Cory Booker: "I'm talking about decency."

Judge Ketanji Brown Jackson was not alone when she wiped away tears during Cory Booker's impassioned "Nobody's Going to Steal My Joy" speech on Thursday. By the time he was finished, members of her family and a staffer sitting behind Booker were observed wiping away their own tears. I blink them back myself as I write this.


Booker told Russell Berman, staff writer at The Atlantic, "The energy in the room was really just not good." He wanted to change that energy, so he chose not to speak directly to the scurrilous charges leveled against her by the usual suspects.


I was trying to center her positive candidacy, her extraordinary light. I knew that those 20 minutes, those precious 20 minutes, were an opportunity to change the frequency from the negative back to the positive, to refocus the light on her glory…as soon as someone makes a charge of racism, people fall into their defensive camps. I’m not talking about racism. I’m talking about decency.


He went on to tell Berman, "I'm not going to try to get into the head of my colleagues to understand what’s motivating them. It’s a fool’s errand. I’m trying not to meet the frequency of that room. I was trying to change the frequency of that room."


Three Republicans told Booker they found his remarks powerful and praised him for "taking things to a higher level." Berman asked if any of them would vote to confirm Katanji Brown Jackson. Booker laughed. "Not a one." ('I'm Not Talking About Racism. I’m Talking About Decency.')
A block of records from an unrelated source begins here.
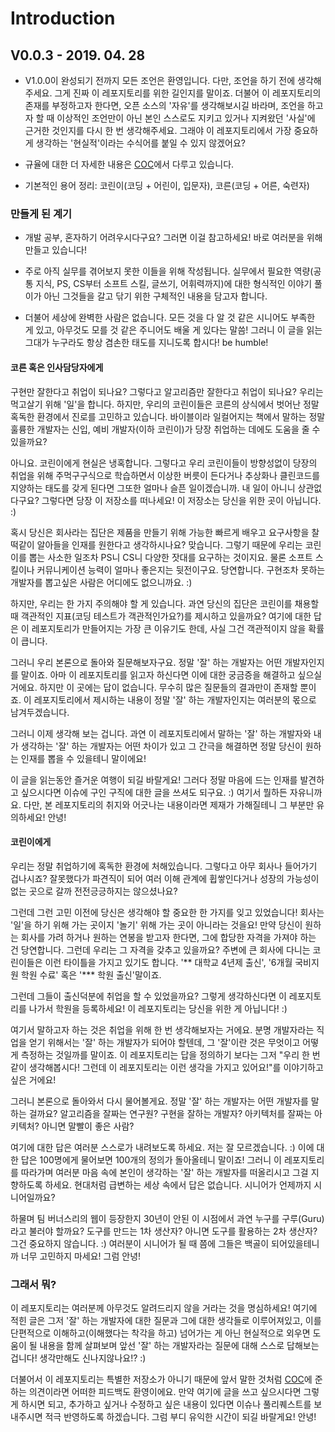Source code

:# Introduction

## V0.0.3 - 2019. 04. 28

- V1.0.0이 완성되기 전까지 모든 조언은 환영입니다. 다만, 조언을 하기 전에 생각해주세요. 그게 진짜 이 레포지토리를 위한 길인지를 말이죠. 더불어 이 레포지토리의 존재를 부정하고자 한다면, 오픈 소스의 '자유'를 생각해보시길 바라며, 조언을 하고자 할 때 이상적인 조언만이 아닌 본인 스스로도 지키고 있거나 지켜왔던 '사실'에 근거한 것인지를 다시 한 번 생각해주세요. 그래야 이 레포지토리에서 가장 중요하게 생각하는 '현실적'이라는 수식어를 붙일 수 있지 않겠어요?

- 규율에 대한 더 자세한 내용은 [COC](/CODE_OF_CONDUCT.md)에서 다루고 있습니다.

- 기본적인 용어 정리: 코린이(코딩 + 어린이, 입문자), 코른(코딩 + 어른, 숙련자)

### 만들게 된 계기

- 개발 공부, 혼자하기 어려우시다구요? 그러면 이걸 참고하세요! 바로 여러분을 위해 만들고 있습니다!
- 주로 아직 실무를 겪어보지 못한 이들을 위해 작성됩니다. 실무에서 필요한 역량(공통 지식, PS, CS부터 소프트 스킬, 글쓰기, 어휘력까지)에 대한 형식적인 이야기 풀이가 아닌 그것들을 갈고 닦기 위한 구체적인 내용을 담고자 합니다.

- 더불어 세상에 완벽한 사람은 없습니다. 모든 것을 다 알 것 같은 시니어도 부족한 게 있고, 아무것도 모를 것 같은 주니어도 배울 게 있다는 말씀! 그러니 이 글을 읽는 그대가 누구라도 항상 겸손한 태도를 지니도록 합시다! be humble!

#### 코른 혹은 인사담당자에게

구현만 잘한다고 취업이 되나요? 그렇다고 알고리즘만 잘한다고 취업이 되나요? 우리는 먹고살기 위해 '일'을 합니다. 하지만, 우리의 코린이들은 코른의 상식에서 벗어난 정말 혹독한 환경에서 진로를 고민하고 있습니다. 바이블이라 일컬어지는 책에서 말하는 정말 훌륭한 개발자는 신입, 예비 개발자(이하 코린이)가 당장 취업하는 데에도 도움을 줄 수 있을까요?

아니요. 코린이에게 현실은 냉혹합니다. 그렇다고 우리 코린이들이 방향성없이 당장의 취업을 위해 주먹구구식으로 학습하면서 이상한 버릇이 든다거나 추상화나 클린코드를 지양하는 태도를 갖게 된다면 그또한 얼마나 슬픈 일이겠습니까. 내 일이 아니니 상관없다구요? 그렇다면 당장 이 저장소를 떠나세요! 이 저장소는 당신을 위한 곳이 아닙니다. :)

혹시 당신은 회사라는 집단은 제품을 만들기 위해 가능한 빠르게 배우고 요구사항을 찰떡같이 알아들을 인재를 원한다고 생각하시나요? 맞습니다. 그렇기 때문에 우리는 코린이를 뽑는 사소한 일조차 PS니 CS니 다양한 잣대를 요구하는 것이지요. 물론 소프트 스킬이나 커뮤니케이션 능력이 얼마나 좋은지는 뒷전이구요. 당연합니다. 구현조차 못하는 개발자를 뽑고싶은 사람은 어디에도 없으니까요. :)

하지만, 우리는 한 가지 주의해야 할 게 있습니다. 과연 당신의 집단은 코린이를 채용할 때 객관적인 지표(코딩 테스트가 객관적인가요?)를 제시하고 있을까요? 여기에 대한 답은 이 레포지토리가 만들어지는 가장 큰 이유기도 한데, 사실 그건 객관적이지 않을 확률이 큽니다.

그러니 우리 본론으로 돌아와 질문해보자구요. 정말 '잘' 하는 개발자는 어떤 개발자인지를 말이죠. 아마 이 레포지토리를 읽고자 하신다면 이에 대한 궁금증을 해결하고 싶으실 거에요. 하지만 이 곳에는 답이 없습니다. 무수히 많은 질문들의 결과만이 존재할 뿐이죠. 이 레포지토리에서 제시하는 내용이 정말 '잘' 하는 개발자인지는 여러분의 몫으로 남겨두겠습니다.

그러니 이제 생각해 보는 겁니다. 과연 이 레포지토리에서 말하는 '잘' 하는 개발자와 내가 생각하는 '잘' 하는 개발자는 어떤 차이가 있고 그 간극을 해결하면 정말 당신이 원하는 인재를 뽑을 수 있을테니 말이에요!

이 글을 읽는동안 즐거운 여행이 되길 바랄게요! 그러다 정말 마음에 드는 인재를 발견하고 싶으시다면 이슈에 구인 구직에 대한 글을 쓰셔도 되구요. :) 여기서 뭘하든 자유니까요. 다만, 본 레포지토리의 취지와 어긋나는 내용이라면 제재가 가해질테니 그 부분만 유의하세요! 안녕!

#### 코린이에게

우리는 정말 취업하기에 혹독한 환경에 처해있습니다. 그렇다고 아무 회사나 들어가기 겁나시죠? 잘못했다가 파견직이 되어 여러 이해 관계에 휩쌓인다거나 성장의 가능성이 없는 곳으로 갈까 전전긍긍하지는 않으셨나요?

그런데 그런 고민 이전에 당신은 생각해야 할 중요한 한 가지를 잊고 있었습니다! 회사는 '일'을 하기 위해 가는 곳이지 '놀기' 위해 가는 곳이 아니라는 것을요! 만약 당신이 원하는 회사를 가려 하거나 원하는 연봉을 받고자 한다면, 그에 합당한 자격을 가져야 하는 건 당연합니다. 그런데 우리는 그 자격을 갖추고 있을까요? 주변에 큰 회사에 다니는 코린이들은 이런 타이틀을 가지고 있기도 합니다. '\*\* 대학교 4년제 출신', '6개월 국비지원 학원 수료' 혹은 '\*\*\* 학원 출신'말이죠.

그런데 그들이 출신덕분에 취업을 할 수 있었을까요? 그렇게 생각하신다면 이 레포지토리를 나가서 학원을 등록하세요! 이 레포지토리는 당신을 위한 게 아닙니다! :)

여기서 말하고자 하는 것은 취업을 위해 한 번 생각해보자는 거에요. 분명 개발자라는 직업을 얻기 위해서는 '잘' 하는 개발자가 되어야 할텐데, 그 '잘'이란 것은 무엇이고 어떻게 측정하는 것일까를 말이죠. 이 레포지토리는 답을 정의하기 보다는 그저 "우리 한 번 같이 생각해봅시다! 그런데 이 레포지토리는 이런 생각을 가지고 있어요!"를 이야기하고 싶은 거에요!

그러니 본론으로 돌아와서 다시 물어볼게요. 정말 '잘' 하는 개발자는 어떤 개발자를 말하는 걸까요? 알고리즘을 잘짜는 연구원? 구현을 잘하는 개발자? 아키텍처를 잘짜는 아키텍처? 아니면 말빨이 좋은 사람?

여기에 대한 답은 여러분 스스로가 내려보도록 하세요. 저는 잘 모르겠습니다. :) 이에 대한 답은 100명에게 물어보면 100개의 정의가 돌아올테니 말이죠! 그러니 이 레포지토리를 따라가며 여러분 마음 속에 본인이 생각하는 '잘' 하는 개발자를 떠올리시고 그걸 지향하도록 하세요. 현대처럼 급변하는 세상 속에서 답은 없습니다. 시니어가 언제까지 시니어일까요?

하물며 팀 버너스리의 웹이 등장한지 30년이 안된 이 시점에서 과연 누구를 구루(Guru)라고 불러야 할까요? 도구를 만드는 1차 생산자? 아니면 도구를 활용하는 2차 생산자? 그건 중요하지 않습니다. :) 여러분이 시니어가 될 때 쯤에 그들은 백골이 되어있을테니까 너무 고민하지 마세요! 그럼 안녕!

### 그래서 뭐?

이 레포지토리는 여러분께 아무것도 알려드리지 않을 거라는 것을 명심하세요! 여기에 적힌 글은 그저 '잘' 하는 개발자에 대한 질문과 그에 대한 생각들로 이루어져있고, 이를 단편적으로 이해하고(이해했다는 착각을 하고) 넘어가는 게 아닌 현실적으로 외우면 도움이 될 내용을 함께 살펴보며 앞선 '잘' 하는 개발자라는 질문에 대해 스스로 답해보는 겁니다! 생각만해도 신나지않나요!? :)

더불어서 이 레포지토리는 특별한 저장소가 아니기 때문에 앞서 말한 것처럼 [COC](/CODE_OF_CONDUCT.md)에 준하는 의견이라면 어떠한 피드백도 환영이에요. 만약 여기에 글을 쓰고 싶으시다면 그렇게 하시면 되고, 추가하고 싶거나 수정하고 싶은 내용이 있다면 이슈나 풀리퀘스트를 보내주시면 적극 반영하도록 하겠습니다. 그럼 부디 유익한 시간이 되길 바랄게요! 안녕!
The bar for taking things to a higher level could hardly have been lower after the statesmen Josh Hawley, Ted Cruz, and Lindsey Graham devoted the week to spewing out a smear campaign worthy of Joe McCarthy and the Red scare of the early 1950s. She was, they said, a tool of the radical left, soft on pornography and pedophilia, and if not a devoted follower at least a fellow traveler of critical race theory and the 1619 Project. Every charge was multiply debunked and refuted by Jackson herself and numerous others inside the committee room and out.


There is speculation, unfortunately far from idle, that the Senate Judiciary Committee, made up of eleven Democrats and eleven Republicans, will deadlock on a party line vote. Democrat leadership will have to go through additional rigmarole to bring Jackson's nomination to the floor for a vote by the full Senate, where it will surprise no one if she does not receive a single Republican vote. With all Democrats presumably voting to confirm, Vice President Kamala Harris will cast the tie-breaking vote and the eminently qualified and admirably dignified Jackson will become Justice Jackson.


Nothing could speak more clearly to the moral and intellectual bankruptcy of the Republican Party than the way this has played out. Not just the Trumpist wing. Not just the ones who disgrace themselves every time they stand, or in the case of the Jackson hearings, sit in front of a microphone and a camera. The party. Period.